### Task description
Summarize the mailing list reply in two sentences.
(Provided passage Opens)
[alt-photo] Re: Is this mailing list still active?

Keith Gerling keith.gerling at gmail.com
Fri Mar 25 14:50:37 GMT 2011

Hi Kurt and welcome.

As a longtime gumprinter, I have used only computer generated negatives for
the last 5 years, and before that, conventionally enlarged lith negatives.
I've only made one gum from an in-camera negative.  I read your initial post
her with interest, because I have been toying with the notion of doing the
same thing: making three exposures with a large format pinhole and
"combining" them in gum.  So I hope you will follow up and share your
results with us.

I am curious about why you include the gesso.  I've never used Berger paper
for gum, so I have no perspective here, but it seems that would serve to
introduce inconsistencies.  My experience with gesso is that it always seems
to reduce the scale, and with gum, that is certainly NOT something one
usually looks for.

Good luck


On Fri, Mar 25, 2011 at 1:13 AM, Richard Knoppow <dickburk at ix.netcom.com>wrote:

> ----- Original Message ----- From: "Don Bryant" <donsbryant at gmail.com>
> To: "'The alternative photographic processes mailing list'" <
> alt-photo-process-list at lists.altphotolist.org>
> Sent: Thursday, March 24, 2011 6:49 PM
> Subject: [alt-photo] Re: Is this mailing list still active?
>  >
>> Hello, my name is Kurt Nagy
>> This post is just an introduction and to see if there are still people out
>> there.
>> Greetings Kurt and Welcome to the "List"!
(Provided passage Closes)
(Given information Opens)
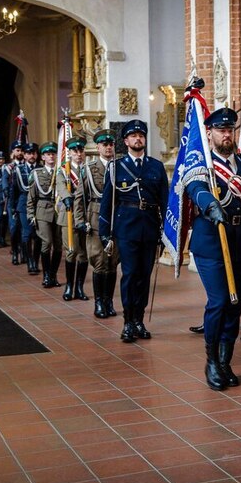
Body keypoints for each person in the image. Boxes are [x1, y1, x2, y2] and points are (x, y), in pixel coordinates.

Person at [185, 107, 241, 390]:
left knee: (234, 304)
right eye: (221, 130)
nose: (227, 134)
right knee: (219, 300)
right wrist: (209, 205)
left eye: (231, 129)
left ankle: (225, 359)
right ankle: (211, 362)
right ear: (210, 133)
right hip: (212, 243)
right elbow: (196, 188)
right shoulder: (201, 165)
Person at [99, 120, 168, 342]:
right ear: (126, 141)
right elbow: (108, 203)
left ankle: (139, 320)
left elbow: (165, 202)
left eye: (141, 135)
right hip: (126, 228)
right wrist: (105, 233)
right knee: (129, 275)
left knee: (144, 276)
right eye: (133, 136)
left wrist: (166, 232)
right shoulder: (116, 167)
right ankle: (128, 322)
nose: (138, 139)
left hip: (149, 228)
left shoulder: (156, 167)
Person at [75, 129, 120, 318]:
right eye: (104, 144)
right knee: (100, 262)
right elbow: (80, 198)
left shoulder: (121, 167)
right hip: (95, 219)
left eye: (111, 144)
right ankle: (99, 303)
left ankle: (109, 301)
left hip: (116, 219)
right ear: (98, 147)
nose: (108, 147)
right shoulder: (89, 169)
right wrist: (80, 220)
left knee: (112, 263)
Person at [56, 137, 89, 302]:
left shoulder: (89, 169)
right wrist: (67, 196)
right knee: (71, 252)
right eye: (75, 151)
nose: (78, 154)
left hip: (85, 216)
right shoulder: (63, 170)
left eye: (81, 150)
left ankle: (79, 287)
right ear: (69, 153)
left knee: (84, 254)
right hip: (68, 216)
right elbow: (60, 186)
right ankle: (69, 286)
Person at [27, 142, 63, 288]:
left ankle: (53, 275)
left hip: (59, 211)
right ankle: (46, 275)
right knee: (46, 243)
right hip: (42, 211)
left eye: (53, 154)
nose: (51, 156)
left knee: (59, 246)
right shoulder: (36, 174)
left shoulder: (62, 172)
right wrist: (30, 214)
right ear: (42, 157)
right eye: (48, 154)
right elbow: (31, 197)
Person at [12, 143, 41, 275]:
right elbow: (14, 190)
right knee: (27, 233)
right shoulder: (18, 169)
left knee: (39, 235)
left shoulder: (41, 168)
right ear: (24, 154)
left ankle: (35, 259)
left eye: (34, 153)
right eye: (29, 153)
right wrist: (13, 207)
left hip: (39, 204)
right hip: (23, 204)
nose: (31, 155)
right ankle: (30, 262)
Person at [4, 141, 25, 265]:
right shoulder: (8, 167)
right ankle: (15, 252)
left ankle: (24, 252)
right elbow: (5, 183)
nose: (20, 152)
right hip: (13, 201)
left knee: (24, 230)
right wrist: (7, 192)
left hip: (23, 201)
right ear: (12, 152)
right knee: (13, 229)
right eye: (17, 150)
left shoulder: (26, 167)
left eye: (21, 150)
(Given information Closes)
### Answer area
Keith Gerling welcomes Kurt and says he has used computer-generated negatives for gum printing for five years and has been considering making three exposures with a large format pinhole camera and combining them in gum, so he hopes Kurt will share his results. He also asks why Kurt includes gesso, because in his experience gesso always seems to reduce the scale, which is not usually wanted with gum.